Battle of Hatchie's Bridge, Mississippi, 1863
Siege of Vicksburg, May 18 to July 4, 1863.

==Surrender==
When news of the surrender, first of General Robert E. Lee's army and two weeks late the surrender of General Joseph E. Johnston's army reached the Army of the Trans-Mississippi, the Appeal Battery, now known as the 5th Arkansas Field Battery, was encamped around Marshall, Texas, where the Army had been moved due to a general lack of forage in Arkansas. The battery which, along with four others belonged to an artillery battalion under the command of Major McMahan from Galveston, Texas, was camped on the south side of the town, with the infantry units camped on the north side of town. Upon news of the surrender, the units simply disbanded and returned home rather than await a formal surrender. This led to the battalion's guns being abandoned outside of town and the battery equipment being looted by local civilians and all of the government horses being taken by former soldiers.

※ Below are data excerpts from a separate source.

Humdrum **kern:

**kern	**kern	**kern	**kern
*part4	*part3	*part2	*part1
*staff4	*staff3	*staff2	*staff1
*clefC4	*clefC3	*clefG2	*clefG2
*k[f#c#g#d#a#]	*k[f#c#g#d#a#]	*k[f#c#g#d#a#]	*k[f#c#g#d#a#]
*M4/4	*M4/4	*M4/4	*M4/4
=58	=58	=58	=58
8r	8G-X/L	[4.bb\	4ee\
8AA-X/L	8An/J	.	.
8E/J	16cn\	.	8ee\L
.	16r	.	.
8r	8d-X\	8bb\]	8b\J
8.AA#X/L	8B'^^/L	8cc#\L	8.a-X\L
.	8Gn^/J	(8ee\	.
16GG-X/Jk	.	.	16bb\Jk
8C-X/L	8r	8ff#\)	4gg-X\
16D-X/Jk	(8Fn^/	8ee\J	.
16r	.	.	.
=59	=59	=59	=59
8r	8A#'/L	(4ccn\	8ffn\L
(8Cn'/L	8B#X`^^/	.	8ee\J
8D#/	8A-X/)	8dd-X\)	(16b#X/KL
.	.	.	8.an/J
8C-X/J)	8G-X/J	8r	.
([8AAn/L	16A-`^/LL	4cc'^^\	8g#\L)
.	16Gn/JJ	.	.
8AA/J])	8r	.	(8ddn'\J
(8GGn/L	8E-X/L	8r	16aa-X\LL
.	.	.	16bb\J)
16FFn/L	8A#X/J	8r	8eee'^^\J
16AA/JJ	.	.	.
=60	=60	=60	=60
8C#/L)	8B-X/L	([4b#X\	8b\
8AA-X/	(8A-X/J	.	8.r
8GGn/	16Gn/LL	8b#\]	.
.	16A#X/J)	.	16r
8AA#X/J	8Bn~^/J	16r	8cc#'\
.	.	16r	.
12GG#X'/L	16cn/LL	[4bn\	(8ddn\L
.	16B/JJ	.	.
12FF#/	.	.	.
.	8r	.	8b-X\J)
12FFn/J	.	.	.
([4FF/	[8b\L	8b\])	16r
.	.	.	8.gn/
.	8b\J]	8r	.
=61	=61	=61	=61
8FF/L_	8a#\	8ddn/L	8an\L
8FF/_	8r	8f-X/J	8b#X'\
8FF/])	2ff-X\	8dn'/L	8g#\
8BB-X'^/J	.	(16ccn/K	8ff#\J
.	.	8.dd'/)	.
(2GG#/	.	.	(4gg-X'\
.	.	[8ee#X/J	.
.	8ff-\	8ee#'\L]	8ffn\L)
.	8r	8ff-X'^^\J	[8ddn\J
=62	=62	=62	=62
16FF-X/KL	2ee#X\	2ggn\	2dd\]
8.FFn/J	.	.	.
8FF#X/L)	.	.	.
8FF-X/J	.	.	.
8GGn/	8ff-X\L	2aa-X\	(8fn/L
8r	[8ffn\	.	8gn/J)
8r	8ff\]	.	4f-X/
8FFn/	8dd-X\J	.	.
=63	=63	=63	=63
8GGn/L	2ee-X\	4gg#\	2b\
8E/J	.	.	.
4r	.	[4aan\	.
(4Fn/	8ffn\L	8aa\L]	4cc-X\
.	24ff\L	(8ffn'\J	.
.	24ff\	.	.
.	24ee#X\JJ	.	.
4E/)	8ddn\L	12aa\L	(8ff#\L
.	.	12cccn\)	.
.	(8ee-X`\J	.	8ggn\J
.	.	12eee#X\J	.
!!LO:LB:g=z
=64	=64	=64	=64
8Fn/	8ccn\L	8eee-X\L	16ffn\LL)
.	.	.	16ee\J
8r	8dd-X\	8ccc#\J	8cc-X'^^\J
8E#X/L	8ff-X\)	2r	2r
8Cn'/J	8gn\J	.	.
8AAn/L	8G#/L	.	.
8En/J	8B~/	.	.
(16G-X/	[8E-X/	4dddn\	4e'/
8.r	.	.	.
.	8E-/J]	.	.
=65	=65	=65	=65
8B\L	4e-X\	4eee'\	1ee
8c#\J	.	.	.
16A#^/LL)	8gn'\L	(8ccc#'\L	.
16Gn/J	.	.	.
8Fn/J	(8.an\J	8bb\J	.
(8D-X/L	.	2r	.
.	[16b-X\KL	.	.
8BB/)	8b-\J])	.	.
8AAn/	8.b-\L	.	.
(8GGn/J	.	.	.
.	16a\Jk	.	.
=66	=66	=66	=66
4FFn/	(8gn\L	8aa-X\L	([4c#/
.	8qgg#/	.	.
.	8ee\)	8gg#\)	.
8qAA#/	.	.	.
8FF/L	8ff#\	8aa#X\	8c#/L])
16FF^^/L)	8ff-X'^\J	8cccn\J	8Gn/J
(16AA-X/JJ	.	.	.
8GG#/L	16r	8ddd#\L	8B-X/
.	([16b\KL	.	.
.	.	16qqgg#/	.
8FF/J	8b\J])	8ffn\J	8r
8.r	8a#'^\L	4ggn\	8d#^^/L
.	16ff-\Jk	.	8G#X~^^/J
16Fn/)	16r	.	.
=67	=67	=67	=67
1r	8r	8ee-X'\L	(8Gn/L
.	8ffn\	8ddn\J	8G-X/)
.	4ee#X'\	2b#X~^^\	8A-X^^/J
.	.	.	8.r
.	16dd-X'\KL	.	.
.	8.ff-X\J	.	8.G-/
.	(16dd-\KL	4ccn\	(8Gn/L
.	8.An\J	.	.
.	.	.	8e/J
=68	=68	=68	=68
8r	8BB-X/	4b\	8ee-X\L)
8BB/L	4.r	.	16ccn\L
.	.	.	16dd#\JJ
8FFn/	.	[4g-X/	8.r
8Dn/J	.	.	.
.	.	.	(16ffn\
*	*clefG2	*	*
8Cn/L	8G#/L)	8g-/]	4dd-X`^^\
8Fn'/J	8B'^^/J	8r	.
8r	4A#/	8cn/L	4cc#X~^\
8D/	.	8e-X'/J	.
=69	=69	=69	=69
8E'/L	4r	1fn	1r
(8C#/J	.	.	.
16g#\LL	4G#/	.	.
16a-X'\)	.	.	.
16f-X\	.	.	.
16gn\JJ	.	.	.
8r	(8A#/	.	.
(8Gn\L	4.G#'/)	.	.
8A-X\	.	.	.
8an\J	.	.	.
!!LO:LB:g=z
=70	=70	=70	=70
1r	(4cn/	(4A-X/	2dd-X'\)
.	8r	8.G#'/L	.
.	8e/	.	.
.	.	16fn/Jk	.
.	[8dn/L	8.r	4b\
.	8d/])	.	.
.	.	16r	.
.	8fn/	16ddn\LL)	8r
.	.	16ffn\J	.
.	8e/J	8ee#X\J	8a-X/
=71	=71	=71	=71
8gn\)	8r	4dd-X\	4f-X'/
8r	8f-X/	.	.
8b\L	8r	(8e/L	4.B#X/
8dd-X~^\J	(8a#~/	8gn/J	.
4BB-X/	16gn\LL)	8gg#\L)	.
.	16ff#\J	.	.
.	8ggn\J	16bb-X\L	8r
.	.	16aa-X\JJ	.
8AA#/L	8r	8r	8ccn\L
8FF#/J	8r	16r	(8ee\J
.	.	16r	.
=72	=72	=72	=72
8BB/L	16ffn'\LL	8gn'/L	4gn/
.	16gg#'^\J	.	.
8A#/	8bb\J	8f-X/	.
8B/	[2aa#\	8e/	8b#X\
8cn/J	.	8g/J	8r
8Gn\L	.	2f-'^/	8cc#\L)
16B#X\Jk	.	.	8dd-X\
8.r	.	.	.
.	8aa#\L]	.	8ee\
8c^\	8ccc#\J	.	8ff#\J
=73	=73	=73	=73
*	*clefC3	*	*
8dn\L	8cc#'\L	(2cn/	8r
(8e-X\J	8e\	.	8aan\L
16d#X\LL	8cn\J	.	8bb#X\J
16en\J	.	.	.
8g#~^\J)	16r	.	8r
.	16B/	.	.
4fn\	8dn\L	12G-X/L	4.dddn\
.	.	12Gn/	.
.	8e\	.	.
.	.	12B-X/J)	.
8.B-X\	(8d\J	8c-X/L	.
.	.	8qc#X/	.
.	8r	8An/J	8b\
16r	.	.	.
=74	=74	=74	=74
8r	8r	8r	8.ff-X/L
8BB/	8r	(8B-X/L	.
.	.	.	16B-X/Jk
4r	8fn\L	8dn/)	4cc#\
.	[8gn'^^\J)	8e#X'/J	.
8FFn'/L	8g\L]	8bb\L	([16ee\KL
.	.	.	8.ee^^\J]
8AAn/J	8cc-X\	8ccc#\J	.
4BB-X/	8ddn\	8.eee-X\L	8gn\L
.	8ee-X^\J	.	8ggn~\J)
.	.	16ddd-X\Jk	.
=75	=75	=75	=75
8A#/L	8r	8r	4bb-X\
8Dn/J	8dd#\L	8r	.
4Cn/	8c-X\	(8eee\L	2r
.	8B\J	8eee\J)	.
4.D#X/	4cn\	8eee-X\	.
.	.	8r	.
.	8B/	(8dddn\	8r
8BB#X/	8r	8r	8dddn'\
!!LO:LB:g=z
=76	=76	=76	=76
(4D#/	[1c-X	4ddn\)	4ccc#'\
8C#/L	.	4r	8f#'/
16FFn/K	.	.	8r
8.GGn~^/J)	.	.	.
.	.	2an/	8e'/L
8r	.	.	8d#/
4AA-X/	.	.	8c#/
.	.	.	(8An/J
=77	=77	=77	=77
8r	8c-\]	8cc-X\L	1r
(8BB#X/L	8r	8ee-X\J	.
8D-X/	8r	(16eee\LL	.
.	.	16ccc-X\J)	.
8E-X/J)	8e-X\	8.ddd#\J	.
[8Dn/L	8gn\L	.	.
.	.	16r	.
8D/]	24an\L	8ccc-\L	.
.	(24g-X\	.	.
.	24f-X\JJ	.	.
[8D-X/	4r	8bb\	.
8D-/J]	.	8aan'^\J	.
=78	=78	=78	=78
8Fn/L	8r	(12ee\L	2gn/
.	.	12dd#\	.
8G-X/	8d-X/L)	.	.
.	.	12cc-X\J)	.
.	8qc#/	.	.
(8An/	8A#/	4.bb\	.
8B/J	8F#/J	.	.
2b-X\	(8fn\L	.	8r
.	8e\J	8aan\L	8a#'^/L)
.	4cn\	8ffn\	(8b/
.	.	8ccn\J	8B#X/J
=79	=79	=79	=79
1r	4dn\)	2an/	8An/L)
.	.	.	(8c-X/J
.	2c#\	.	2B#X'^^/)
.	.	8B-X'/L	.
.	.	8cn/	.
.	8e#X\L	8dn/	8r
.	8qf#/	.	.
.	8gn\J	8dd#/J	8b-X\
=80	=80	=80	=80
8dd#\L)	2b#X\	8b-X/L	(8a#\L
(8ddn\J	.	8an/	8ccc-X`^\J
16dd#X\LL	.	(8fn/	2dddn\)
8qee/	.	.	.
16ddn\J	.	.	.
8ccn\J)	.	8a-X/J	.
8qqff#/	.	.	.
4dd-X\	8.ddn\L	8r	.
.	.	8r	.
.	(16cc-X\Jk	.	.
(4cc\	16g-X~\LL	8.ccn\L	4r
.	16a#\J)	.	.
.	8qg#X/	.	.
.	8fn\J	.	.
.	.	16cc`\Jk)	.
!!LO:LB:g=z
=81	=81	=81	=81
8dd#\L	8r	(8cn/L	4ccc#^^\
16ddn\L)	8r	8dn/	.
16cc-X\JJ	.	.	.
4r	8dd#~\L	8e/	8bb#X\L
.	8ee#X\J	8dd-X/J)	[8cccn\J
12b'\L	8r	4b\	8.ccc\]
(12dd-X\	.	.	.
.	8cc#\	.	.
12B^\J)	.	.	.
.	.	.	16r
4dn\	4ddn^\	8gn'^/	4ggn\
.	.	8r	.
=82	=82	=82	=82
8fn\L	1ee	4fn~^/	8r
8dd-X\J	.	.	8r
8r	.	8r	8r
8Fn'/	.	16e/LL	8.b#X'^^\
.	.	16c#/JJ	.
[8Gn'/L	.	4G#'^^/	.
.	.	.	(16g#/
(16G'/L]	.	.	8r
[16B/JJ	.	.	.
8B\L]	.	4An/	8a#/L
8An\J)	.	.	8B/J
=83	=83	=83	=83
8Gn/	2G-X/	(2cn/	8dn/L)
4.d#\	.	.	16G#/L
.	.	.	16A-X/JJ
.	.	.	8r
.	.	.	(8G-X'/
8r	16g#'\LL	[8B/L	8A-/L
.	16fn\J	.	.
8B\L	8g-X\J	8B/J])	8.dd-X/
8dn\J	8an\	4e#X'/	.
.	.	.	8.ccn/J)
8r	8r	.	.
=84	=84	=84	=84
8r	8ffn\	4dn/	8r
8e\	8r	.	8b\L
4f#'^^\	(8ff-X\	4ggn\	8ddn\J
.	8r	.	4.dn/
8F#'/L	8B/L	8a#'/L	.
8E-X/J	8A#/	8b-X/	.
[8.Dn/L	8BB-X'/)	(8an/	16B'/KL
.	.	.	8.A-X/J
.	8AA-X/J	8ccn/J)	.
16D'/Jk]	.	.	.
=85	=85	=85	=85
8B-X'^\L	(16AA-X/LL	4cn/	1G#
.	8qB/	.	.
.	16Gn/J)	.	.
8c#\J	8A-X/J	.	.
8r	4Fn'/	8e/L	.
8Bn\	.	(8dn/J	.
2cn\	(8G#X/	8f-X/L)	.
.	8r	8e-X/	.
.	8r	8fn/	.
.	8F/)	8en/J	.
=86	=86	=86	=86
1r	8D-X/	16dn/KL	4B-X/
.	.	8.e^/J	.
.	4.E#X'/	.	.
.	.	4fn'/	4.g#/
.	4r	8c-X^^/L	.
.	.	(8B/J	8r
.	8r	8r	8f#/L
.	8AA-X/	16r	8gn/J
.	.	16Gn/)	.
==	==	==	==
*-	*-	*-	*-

The battery was formally surrendered with General Kirby Smith's army on May 26, 1865. The date of the military convention between Confederate General Kirby Smith and Union General Edward Canby for the surrender of the troops and public property in the Trans-Mississippi Department was May 26, 1865, however, it took a while for parole commissioners to be appointed and for public property to be accounted for. As a result, a final report of field artillery which was part of the accounting process, was not completed until June 1, 1865. According to the final accounting, at the time of the surrender, the battery was armed with two 12-pounder field howitzers and two 6-pounder guns. In the final report, the Captain C.C. Scott is listed as the commander and the unit was located at Marshall, Texas.